Oral fluid samples were also tested for the presence of PRRSV-specific IgG antibodies using the PRRS OF kit (Idexx), according to the manufacturer’s instructions. The OD values were converted into S/P ratios, using the formula as described above. Samples with an S/P ratio above 0.4 were considered positive for PRRSV-specific IgG antibodies. PRRSV-specific IgA in oral fluid samples was measured with a modified PRRS X3 Ab Test (Idexx) as described by Kittawornrat et al. [12]. Reference standard samples (=oral fluid samples collected from 37 pens at 0, 10, 15, 20, 28, 35, 41, 49, 56, 75, and 91 days after intramuscularly vaccination of 5-week-old pigs (n = ~1,100) with 2 ml of a type 2 PRRS MLV vaccine, kindly donated by prof.

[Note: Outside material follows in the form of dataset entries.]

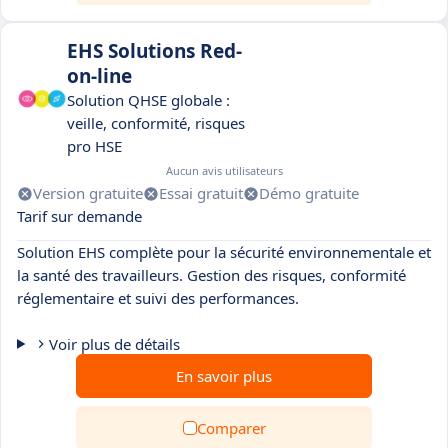
EHS Solutions Red-
on-line
Solution QHSE globale :
veille, conformité, risques
pro HSE
Aucun avis utilisateurs
Version gratuite
Essai gratuit
Démo gratuite
Tarif sur demande
Solution EHS complète pour la sécurité environnementale et
la santé des travailleurs. Gestion des risques, conformité
réglementaire et suivi des performances.
Voir plus de détails
En savoir plus
Comparer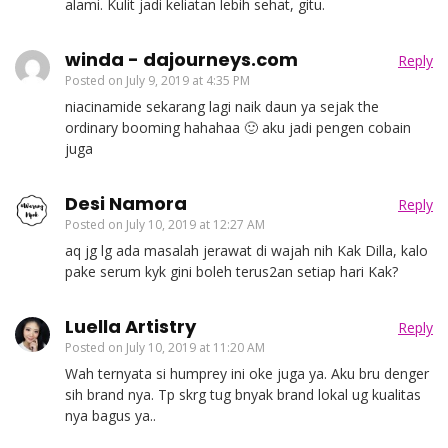
alami. Kulit jadi keliatan lebih sehat, gitu.
winda - dajourneys.com
Reply
Posted on
July 9, 2019 at 4:35 PM
niacinamide sekarang lagi naik daun ya sejak the
ordinary booming hahahaa 🙂 aku jadi pengen cobain
juga
Desi Namora
Reply
Posted on
July 10, 2019 at 12:27 AM
aq jg lg ada masalah jerawat di wajah nih Kak Dilla, kalo
pake serum kyk gini boleh terus2an setiap hari Kak?
Luella Artistry
Reply
Posted on
July 10, 2019 at 11:20 AM
Wah ternyata si humprey ini oke juga ya. Aku bru denger
sih brand nya. Tp skrg tug bnyak brand lokal ug kualitas
nya bagus ya..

Zimmerman, College of Veterinary Medicine,
Iowa State University) were included in this modified test to verify its correct performance. The raw plate data were converted into S/P ratios, using the formula as described above with the OD values of reference samples at day 0 and 35 as negative and positive controls, respectively.
Statistical analyses
Differences in oral fluid volumes collected with different rope materials; differences between IgA, IgG and IgM concentrations collected with a specific rope; and differences between ropes for IgA, IgG and IgM collection were compared by analysis of variance (ANOVA) and a Bonferroni post hoc test was applied for multiple comparisons. Statistical analyses were performed using SPSS Statistics V21.0 (IBM) software and p values ≤ 0.05 were considered to be significant.